While AutoValue is probably the best you can get with pure Java, it offers

  • @Getter
  • @AllArgsConstructor
  • @EqualsAndHashCode
  • @ToString
  • @Builder

but it misses

  • @Wither
  • toBuilder
  • @Setter
  • @Delegate
  • @ExtensionMethod
  • and some more features I don't use.

While I strongly agree that immutability is a virtue, it sometimes isn't applicable. Anyway, Lombok tries hard to support immutability, it even integrates with Guava's immutable collections, and you can write

@Builder @Getter public final class Sentence {
    private final boolean truthValue;
    @Singular private final ImmutableList<String> words;    
}

and use it like

Sentence s = Sentence.builder().truthValue(true)
    .word("Lombok").word("is").word("cool").build();
assertEquals(3, s.getWords().size());

Note: I'm not the author, so I can say it's cool.

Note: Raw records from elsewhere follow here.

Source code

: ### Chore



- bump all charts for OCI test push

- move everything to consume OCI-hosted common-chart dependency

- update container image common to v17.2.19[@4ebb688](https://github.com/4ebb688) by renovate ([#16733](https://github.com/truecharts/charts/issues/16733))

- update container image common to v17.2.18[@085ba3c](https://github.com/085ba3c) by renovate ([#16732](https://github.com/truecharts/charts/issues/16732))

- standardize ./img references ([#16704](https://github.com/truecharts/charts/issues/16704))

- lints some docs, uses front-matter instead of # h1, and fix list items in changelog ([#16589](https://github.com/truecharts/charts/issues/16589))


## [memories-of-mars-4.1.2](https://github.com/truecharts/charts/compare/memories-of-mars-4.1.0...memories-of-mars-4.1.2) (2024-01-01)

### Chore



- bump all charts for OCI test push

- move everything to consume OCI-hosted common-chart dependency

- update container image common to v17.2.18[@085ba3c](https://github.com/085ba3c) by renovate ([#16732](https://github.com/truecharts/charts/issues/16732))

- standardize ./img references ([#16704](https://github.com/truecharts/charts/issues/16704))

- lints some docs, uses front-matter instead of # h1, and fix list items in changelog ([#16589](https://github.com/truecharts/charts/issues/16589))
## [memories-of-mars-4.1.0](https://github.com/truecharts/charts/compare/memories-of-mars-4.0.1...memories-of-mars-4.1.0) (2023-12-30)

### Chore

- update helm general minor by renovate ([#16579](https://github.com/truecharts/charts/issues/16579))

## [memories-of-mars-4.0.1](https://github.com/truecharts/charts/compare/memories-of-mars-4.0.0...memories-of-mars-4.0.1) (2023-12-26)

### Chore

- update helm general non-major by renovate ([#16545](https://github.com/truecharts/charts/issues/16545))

For immutables, @Wither and toBuilder are pretty cool. The former allows you to create a copy differing by a single field and the latter gives you a builder starting with the current values and suitable for changing multiple fields. The following two lines are equivalent:

o.withA(1).withB(2)
o.toBuilder().a(1).b(2).build()

Both Lombok and AutoValue use some magic. The magic of the latter is the standard annotation processing, so it's pretty robust. It has some disadvantages as listed on page 27. I'd add the fact that some AutoValue_foo gets generated which I didn't order.

Lombok uses some black magic and thus is much more fragile, but it offers more and works pretty well.


"Better" is fairly contentious here, but one alternative is AutoValue, available here. This presentation explains some of the differences between AutoValue and e.g. Lombok.

In particular, AutoValue emphasizes immutability (a good thing, generally!) and a minimum of extralinguistic magic (very different from Lombok).